_PROVIDED DATA:_
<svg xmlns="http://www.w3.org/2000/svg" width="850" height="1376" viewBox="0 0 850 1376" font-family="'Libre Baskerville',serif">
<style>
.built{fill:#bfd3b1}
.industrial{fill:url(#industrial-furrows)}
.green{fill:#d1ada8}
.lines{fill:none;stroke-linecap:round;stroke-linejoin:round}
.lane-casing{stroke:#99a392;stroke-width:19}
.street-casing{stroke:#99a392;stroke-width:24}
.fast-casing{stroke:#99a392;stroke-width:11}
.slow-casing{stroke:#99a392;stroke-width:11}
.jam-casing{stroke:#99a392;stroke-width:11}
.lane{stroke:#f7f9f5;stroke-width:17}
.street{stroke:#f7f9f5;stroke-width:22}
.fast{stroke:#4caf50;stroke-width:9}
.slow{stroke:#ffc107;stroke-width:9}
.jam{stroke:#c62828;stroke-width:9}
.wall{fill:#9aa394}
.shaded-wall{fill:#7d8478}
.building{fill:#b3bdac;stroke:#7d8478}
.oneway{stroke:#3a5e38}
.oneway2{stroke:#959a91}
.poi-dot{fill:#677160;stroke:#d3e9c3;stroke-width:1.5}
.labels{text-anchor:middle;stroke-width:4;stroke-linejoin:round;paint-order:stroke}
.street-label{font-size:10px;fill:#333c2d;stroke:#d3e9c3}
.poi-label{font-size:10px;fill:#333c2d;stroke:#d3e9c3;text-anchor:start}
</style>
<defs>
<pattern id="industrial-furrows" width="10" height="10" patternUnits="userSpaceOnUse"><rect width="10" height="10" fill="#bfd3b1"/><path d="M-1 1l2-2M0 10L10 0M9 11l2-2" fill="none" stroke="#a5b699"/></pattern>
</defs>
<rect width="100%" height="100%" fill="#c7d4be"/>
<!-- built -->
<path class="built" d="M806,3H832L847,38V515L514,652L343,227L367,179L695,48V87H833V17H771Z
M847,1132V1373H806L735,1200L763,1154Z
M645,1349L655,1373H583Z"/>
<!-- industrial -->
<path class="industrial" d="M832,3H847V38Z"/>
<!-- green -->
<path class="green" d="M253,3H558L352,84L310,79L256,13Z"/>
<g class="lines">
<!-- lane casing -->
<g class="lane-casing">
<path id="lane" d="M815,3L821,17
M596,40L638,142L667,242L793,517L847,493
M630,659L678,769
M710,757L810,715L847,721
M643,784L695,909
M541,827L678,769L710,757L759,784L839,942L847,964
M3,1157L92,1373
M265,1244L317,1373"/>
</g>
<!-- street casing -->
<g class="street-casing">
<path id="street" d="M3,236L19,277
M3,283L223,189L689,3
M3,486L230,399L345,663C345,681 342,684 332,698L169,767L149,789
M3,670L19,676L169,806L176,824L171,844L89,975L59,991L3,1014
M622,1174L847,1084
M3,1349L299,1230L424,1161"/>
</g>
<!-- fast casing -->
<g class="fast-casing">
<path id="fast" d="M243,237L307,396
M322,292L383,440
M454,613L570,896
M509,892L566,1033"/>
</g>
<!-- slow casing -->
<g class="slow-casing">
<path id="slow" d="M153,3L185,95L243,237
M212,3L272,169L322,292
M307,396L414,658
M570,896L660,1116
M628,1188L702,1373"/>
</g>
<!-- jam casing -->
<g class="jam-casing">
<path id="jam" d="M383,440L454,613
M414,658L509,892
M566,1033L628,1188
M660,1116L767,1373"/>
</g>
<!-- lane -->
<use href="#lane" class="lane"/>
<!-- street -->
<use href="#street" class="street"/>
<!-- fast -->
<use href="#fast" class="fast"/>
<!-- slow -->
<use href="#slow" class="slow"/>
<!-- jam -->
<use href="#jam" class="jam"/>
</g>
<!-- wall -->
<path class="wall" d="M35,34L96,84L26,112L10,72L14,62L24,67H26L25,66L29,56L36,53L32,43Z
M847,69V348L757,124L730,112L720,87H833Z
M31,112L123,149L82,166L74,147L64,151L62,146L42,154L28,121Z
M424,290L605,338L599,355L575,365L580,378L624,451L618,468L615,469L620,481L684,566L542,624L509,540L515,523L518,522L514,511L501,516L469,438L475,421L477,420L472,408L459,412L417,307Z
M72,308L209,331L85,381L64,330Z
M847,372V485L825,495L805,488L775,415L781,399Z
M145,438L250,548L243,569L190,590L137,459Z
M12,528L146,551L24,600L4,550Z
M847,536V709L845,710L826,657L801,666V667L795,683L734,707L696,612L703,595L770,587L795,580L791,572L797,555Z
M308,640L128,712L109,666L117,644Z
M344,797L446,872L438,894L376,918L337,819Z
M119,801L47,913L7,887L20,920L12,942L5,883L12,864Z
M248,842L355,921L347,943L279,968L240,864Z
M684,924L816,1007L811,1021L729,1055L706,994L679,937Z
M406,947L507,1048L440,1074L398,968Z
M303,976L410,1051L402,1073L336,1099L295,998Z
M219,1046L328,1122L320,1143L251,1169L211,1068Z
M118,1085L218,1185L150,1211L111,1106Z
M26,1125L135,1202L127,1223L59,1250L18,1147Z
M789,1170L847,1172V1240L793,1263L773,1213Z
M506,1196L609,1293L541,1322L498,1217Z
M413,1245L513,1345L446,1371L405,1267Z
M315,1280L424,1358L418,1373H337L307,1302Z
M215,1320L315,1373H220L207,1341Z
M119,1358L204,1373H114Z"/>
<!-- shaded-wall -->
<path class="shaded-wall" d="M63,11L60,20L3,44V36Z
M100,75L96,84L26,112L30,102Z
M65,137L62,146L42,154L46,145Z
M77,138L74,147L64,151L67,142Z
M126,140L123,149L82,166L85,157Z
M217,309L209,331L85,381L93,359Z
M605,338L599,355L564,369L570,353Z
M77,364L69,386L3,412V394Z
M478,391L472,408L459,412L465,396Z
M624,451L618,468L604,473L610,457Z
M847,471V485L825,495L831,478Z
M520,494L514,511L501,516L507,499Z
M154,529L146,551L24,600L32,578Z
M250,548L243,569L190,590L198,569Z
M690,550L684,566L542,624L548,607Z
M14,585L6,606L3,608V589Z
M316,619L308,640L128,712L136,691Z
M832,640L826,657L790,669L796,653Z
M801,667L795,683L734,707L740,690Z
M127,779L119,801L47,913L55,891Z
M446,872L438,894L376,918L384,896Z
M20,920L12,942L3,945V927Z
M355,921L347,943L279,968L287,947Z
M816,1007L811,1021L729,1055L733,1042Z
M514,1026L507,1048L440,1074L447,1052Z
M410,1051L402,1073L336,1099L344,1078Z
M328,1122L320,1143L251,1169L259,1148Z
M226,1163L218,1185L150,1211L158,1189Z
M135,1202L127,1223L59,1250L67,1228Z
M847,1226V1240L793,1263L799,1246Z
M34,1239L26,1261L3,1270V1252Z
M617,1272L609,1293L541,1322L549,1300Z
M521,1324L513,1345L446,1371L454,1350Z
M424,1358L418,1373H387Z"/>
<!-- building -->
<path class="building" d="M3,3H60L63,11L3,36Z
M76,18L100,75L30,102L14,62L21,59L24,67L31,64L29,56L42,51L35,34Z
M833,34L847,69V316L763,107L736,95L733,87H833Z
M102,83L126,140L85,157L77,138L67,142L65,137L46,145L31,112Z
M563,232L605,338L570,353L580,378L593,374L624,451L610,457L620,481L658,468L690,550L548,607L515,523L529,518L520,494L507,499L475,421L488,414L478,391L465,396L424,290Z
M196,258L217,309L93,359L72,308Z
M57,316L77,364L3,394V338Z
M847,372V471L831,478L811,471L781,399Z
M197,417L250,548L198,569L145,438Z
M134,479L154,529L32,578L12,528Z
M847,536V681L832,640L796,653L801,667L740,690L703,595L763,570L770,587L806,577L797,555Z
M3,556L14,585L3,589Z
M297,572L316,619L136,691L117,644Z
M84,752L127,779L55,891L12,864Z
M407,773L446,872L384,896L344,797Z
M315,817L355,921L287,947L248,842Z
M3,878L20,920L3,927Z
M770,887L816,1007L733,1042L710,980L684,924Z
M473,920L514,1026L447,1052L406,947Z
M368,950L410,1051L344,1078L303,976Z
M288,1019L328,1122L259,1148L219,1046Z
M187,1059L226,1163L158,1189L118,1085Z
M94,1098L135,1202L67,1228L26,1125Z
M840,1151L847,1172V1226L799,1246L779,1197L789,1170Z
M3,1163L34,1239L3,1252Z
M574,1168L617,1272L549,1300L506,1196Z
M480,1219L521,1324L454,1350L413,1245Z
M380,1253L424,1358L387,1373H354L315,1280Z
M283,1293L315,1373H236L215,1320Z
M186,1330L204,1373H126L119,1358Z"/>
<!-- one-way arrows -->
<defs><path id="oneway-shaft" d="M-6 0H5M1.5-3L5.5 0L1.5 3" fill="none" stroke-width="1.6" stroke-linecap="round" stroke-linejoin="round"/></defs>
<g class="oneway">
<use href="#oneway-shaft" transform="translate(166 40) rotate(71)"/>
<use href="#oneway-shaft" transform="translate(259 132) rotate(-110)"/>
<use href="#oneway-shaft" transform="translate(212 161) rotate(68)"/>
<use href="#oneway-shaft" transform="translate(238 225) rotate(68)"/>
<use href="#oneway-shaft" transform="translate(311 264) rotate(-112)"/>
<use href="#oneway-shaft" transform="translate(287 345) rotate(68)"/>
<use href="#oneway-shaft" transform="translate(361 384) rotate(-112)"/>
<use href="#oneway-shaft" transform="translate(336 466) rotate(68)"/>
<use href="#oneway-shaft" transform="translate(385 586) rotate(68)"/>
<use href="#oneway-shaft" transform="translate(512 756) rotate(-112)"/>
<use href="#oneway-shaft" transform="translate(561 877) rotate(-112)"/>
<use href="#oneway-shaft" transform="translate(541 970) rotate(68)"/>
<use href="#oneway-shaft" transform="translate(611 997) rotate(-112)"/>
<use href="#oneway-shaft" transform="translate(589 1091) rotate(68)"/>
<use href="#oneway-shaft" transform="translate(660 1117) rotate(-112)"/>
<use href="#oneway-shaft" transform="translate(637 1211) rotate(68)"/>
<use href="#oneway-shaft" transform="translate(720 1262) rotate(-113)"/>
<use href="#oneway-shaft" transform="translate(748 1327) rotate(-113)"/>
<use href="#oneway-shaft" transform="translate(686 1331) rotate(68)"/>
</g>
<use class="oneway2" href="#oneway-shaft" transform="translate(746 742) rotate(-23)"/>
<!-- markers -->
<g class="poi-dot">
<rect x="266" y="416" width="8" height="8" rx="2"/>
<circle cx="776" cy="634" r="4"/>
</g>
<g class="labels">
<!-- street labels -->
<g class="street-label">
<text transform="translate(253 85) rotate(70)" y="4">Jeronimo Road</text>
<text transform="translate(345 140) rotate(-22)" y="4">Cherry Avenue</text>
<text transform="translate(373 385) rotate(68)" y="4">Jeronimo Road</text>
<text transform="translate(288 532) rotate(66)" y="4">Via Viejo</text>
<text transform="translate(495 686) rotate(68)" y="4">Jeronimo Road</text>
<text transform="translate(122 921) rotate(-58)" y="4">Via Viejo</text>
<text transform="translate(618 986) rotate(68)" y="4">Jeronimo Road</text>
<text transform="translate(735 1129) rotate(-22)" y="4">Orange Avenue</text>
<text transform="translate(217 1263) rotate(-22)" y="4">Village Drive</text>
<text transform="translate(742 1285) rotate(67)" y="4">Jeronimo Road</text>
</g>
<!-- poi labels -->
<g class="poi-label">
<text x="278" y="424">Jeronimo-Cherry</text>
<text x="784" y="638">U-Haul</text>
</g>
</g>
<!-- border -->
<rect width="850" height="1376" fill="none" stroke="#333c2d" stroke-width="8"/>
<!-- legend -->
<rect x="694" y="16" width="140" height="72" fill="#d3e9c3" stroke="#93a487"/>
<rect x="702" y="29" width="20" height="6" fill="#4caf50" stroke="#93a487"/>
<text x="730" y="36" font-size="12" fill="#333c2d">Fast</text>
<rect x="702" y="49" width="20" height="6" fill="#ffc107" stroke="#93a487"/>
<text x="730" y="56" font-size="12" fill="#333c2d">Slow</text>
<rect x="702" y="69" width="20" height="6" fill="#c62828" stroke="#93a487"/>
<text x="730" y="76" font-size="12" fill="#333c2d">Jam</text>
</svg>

_TASK STATEMENT:_ Gather up the lines containing the word "size" from these records and copy them.

_RESPONSE TO THE EXERCISE:_
.street-label{font-size:10px;fill:#333c2d;stroke:#d3e9c3}
.poi-label{font-size:10px;fill:#333c2d;stroke:#d3e9c3;text-anchor:start}
<text x="730" y="36" font-size="12" fill="#333c2d">Fast</text>
<text x="730" y="56" font-size="12" fill="#333c2d">Slow</text>
<text x="730" y="76" font-size="12" fill="#333c2d">Jam</text>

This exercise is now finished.